If you are struggling to resolve a 500 Error when accessing the Business Tools from your Sitecore CMS, there may be a surprising reason for it. Typically, a Sitecore PaaS environment has a self signed certificate for communication in between Apps. This is set via the ARM template when the environment is deployed, but may also be updated when the certificate expires. How this certificate is created matters.
How do I know if my BizFx 500 error is a certificate error?
The usual indicator is that when you click on the Business Tools link or enter the BizFx App Service URL into a browser, it will provide a 500 error and the URL will actually be the identity service struggling with the token that is being passed. If you are redirected to a long URL that starts with your identity service URL, open up the Identity Service logs and look for something like the following:
Unhandled exception: "System.Security.Cryptography.CryptographicException: Invalid provider type specified. at System.Security.Cryptography.Utils.CreateProvHandle(CspParameters parameters, Boolean randomKeyContainer) at System.Security.Cryptography.Utils.GetKeyPairHelper(CspAlgorithmType keyType, CspParameters parameters, Boolean randomKeyContainer, Int32 dwKeySize, SafeProvHandle& safeProvHandle, SafeKeyHandle& safeKeyHandle) at System.Security.Cryptography.RSACryptoServiceProvider.GetKeyPair() at System.Security.Cryptography.RSACryptoServiceProvider..ctor(Int32 dwKeySize, CspParameters parameters, Boolean useDefaultKeySize) at System.Security.Cryptography.X509Certificates.X509Certificate2.get_PrivateKey() at Microsoft.IdentityModel.Tokens.X509SecurityKey.get_PrivateKey() at Microsoft.IdentityModel.Tokens.X509SecurityKey.get_HasPrivateKey() at Microsoft.IdentityModel.Tokens.AsymmetricSignatureProvider.HasPrivateKey(SecurityKey key) at Microsoft.IdentityModel.Tokens.AsymmetricSignatureProvider..ctor(SecurityKey key, String algorithm, Boolean willCreateSignatures) at Microsoft.IdentityModel.Tokens.CryptoProviderFactory.CreateSignatureProvider(SecurityKey key, String algorithm, Boolean willCreateSignatures) at Microsoft.IdentityModel.Tokens.CryptoProviderFactory.CreateForSigning(SecurityKey key, String algorithm) at System.IdentityModel.Tokens.Jwt.JwtSecurityTokenHandler.CreateEncodedSignature(String input, SigningCredentials signingCredentials) at System.IdentityModel.Tokens.Jwt.JwtSecurityTokenHandler.WriteToken(SecurityToken token) at IdentityServer4.Services.DefaultTokenCreationService.CreateJwtAsync(JwtSecurityToken jwt) at IdentityServer4.Services.DefaultTokenCreationService.<CreateTokenAsync>d__4.MoveNext() --- End of stack trace from previous location where exception was thrown ---
The ” Unhandled exception: “System.Security.Cryptography.CryptographicException: Invalid provider type specified” is an indicator that the self signed cert used for communication between the apps may not have the proper provider.

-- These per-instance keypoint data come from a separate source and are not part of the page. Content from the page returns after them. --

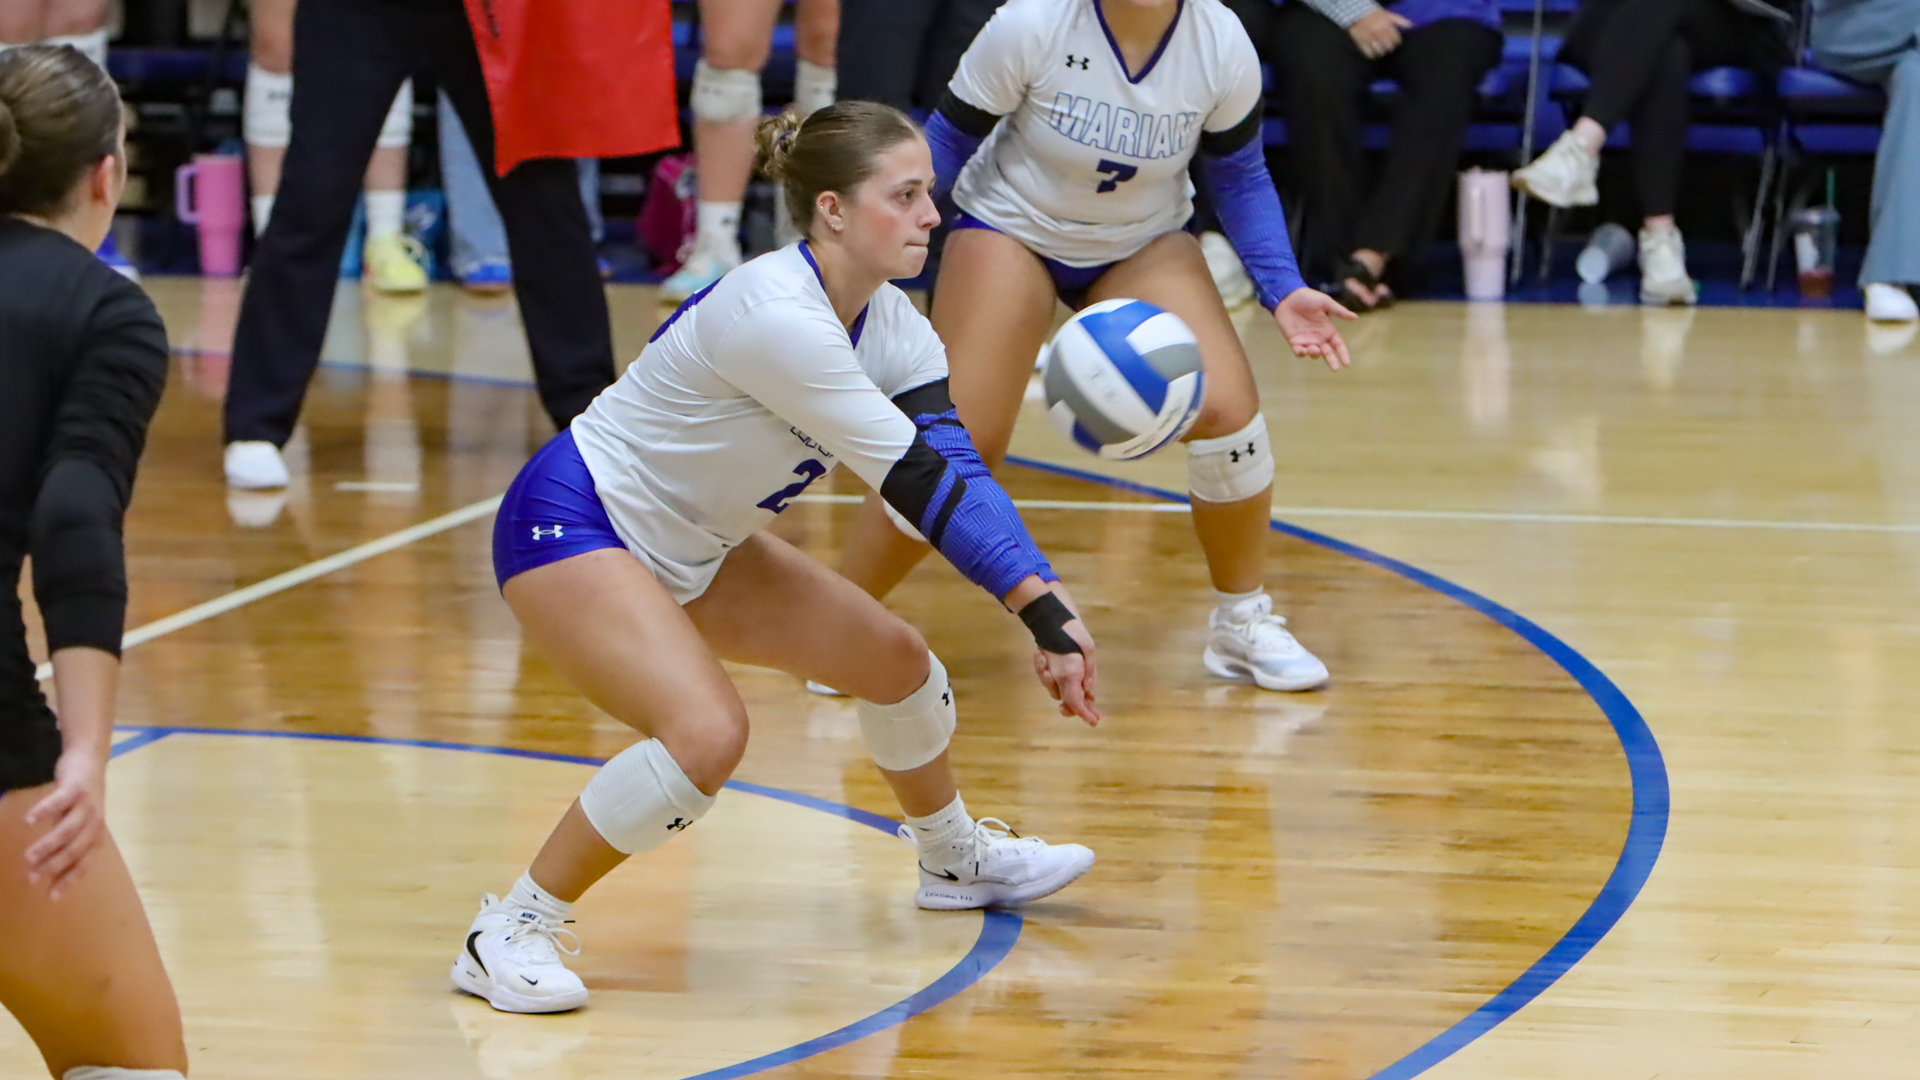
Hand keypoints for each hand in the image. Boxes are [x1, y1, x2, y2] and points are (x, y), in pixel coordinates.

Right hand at [24, 751, 107, 898]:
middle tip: (30, 878)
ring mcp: (87, 806)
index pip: (83, 864)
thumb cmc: (79, 802)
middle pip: (74, 850)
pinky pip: (59, 802)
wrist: (90, 764)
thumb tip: (45, 873)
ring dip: (46, 845)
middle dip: (52, 866)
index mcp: (96, 837)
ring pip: (66, 830)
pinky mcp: (76, 789)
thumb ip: (64, 847)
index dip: (67, 881)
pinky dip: (44, 811)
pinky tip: (28, 820)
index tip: (49, 897)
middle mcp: (95, 824)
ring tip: (27, 857)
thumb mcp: (76, 827)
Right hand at [1030, 585, 1099, 725]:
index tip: (1093, 722)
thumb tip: (1088, 691)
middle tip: (1094, 714)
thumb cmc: (1072, 630)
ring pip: (1060, 693)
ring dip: (1074, 698)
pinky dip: (1067, 688)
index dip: (1084, 714)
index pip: (1074, 701)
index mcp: (1069, 673)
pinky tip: (1081, 688)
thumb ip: (1089, 671)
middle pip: (1066, 700)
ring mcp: (1049, 673)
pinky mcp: (1046, 670)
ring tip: (1090, 700)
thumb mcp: (1088, 648)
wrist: (1051, 617)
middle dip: (1078, 709)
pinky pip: (1056, 685)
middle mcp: (1056, 677)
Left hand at [1275, 287, 1356, 369]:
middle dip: (1332, 361)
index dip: (1343, 354)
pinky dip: (1301, 353)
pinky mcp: (1294, 340)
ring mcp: (1306, 340)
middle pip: (1327, 353)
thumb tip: (1355, 317)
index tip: (1347, 364)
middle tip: (1335, 369)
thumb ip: (1339, 311)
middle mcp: (1319, 337)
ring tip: (1314, 349)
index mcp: (1328, 329)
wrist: (1288, 296)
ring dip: (1315, 354)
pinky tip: (1302, 350)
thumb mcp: (1325, 303)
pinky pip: (1299, 351)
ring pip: (1313, 353)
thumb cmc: (1308, 297)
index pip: (1338, 345)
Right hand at [1348, 10, 1412, 59]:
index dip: (1397, 42)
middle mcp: (1378, 32)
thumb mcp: (1388, 15)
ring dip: (1382, 52)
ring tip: (1382, 51)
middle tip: (1389, 47)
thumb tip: (1411, 26)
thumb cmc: (1374, 14)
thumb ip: (1399, 20)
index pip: (1396, 39)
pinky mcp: (1361, 42)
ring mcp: (1369, 38)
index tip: (1396, 43)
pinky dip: (1372, 55)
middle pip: (1388, 46)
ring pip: (1379, 51)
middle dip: (1390, 47)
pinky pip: (1368, 53)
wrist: (1357, 12)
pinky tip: (1373, 54)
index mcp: (1385, 25)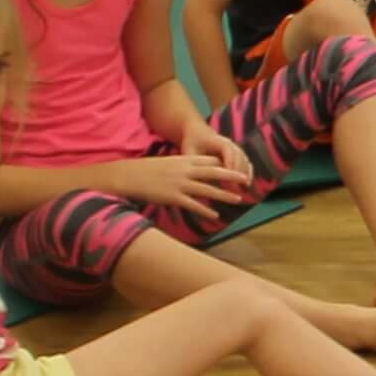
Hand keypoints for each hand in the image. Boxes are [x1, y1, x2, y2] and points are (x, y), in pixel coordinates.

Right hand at [117, 152, 250, 222]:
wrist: (128, 176)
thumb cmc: (148, 171)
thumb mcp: (168, 163)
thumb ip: (183, 167)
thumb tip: (196, 172)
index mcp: (183, 160)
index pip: (209, 160)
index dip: (225, 164)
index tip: (238, 167)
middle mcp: (184, 170)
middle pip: (213, 172)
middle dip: (232, 175)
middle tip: (246, 179)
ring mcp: (179, 184)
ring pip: (207, 189)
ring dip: (224, 194)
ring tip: (238, 199)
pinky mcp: (173, 197)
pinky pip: (193, 205)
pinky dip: (205, 210)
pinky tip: (215, 216)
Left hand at [180, 123, 252, 181]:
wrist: (198, 132)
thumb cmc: (192, 142)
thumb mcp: (189, 151)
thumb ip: (193, 163)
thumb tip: (197, 178)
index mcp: (218, 141)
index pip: (228, 151)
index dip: (229, 164)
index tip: (227, 177)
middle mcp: (230, 144)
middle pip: (240, 157)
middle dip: (239, 172)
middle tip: (236, 188)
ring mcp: (236, 149)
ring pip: (245, 161)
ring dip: (245, 174)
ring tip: (244, 189)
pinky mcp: (238, 155)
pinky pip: (246, 164)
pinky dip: (248, 174)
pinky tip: (246, 186)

How to add the correct provider
When you create the self signed certificate used for communication between App Services it needs a valid provider (don’t forget to add the cert to each App Service, set the WEBSITE_LOAD_CERTIFCATES value to the thumbprint, and update the thumbprint across all your roles).
If you use the default/don’t declare the provider, it will state something akin to not passing checks when you evaluate the certificate. Use Microsoft’s CertUtil to dump the information on your certificate and see if it is valid: https://docs.microsoft.com/en-us/windows-server/administration/windows-commands/certutil
The key is to set the following provider when creating your certificate:
-Provider "Microsoft Enhanced RSA and AES Cryptographic Provider"
A full self signed certificate generation could look as follows:
$SelfSignedCert = New-SelfSignedCertificate -DnsName $ApplicationDisplayName -CertStoreLocation cert:\LocalMachine\My -KeyExportPolicy Exportable -Provider "Microsoft Enhanced RSA and AES Cryptographic Provider"
With the provider declared, use the CertUtil to validate that it is passing checks and place this in each App Service role, while updating the aforementioned thumbprints and WEBSITE_LOAD_CERTIFICATES value before restarting each App Service for it to take effect.
This should resolve the certificate errors in Identity Server and allow your Business Tools/BizFx to properly load and not give you a 500 error.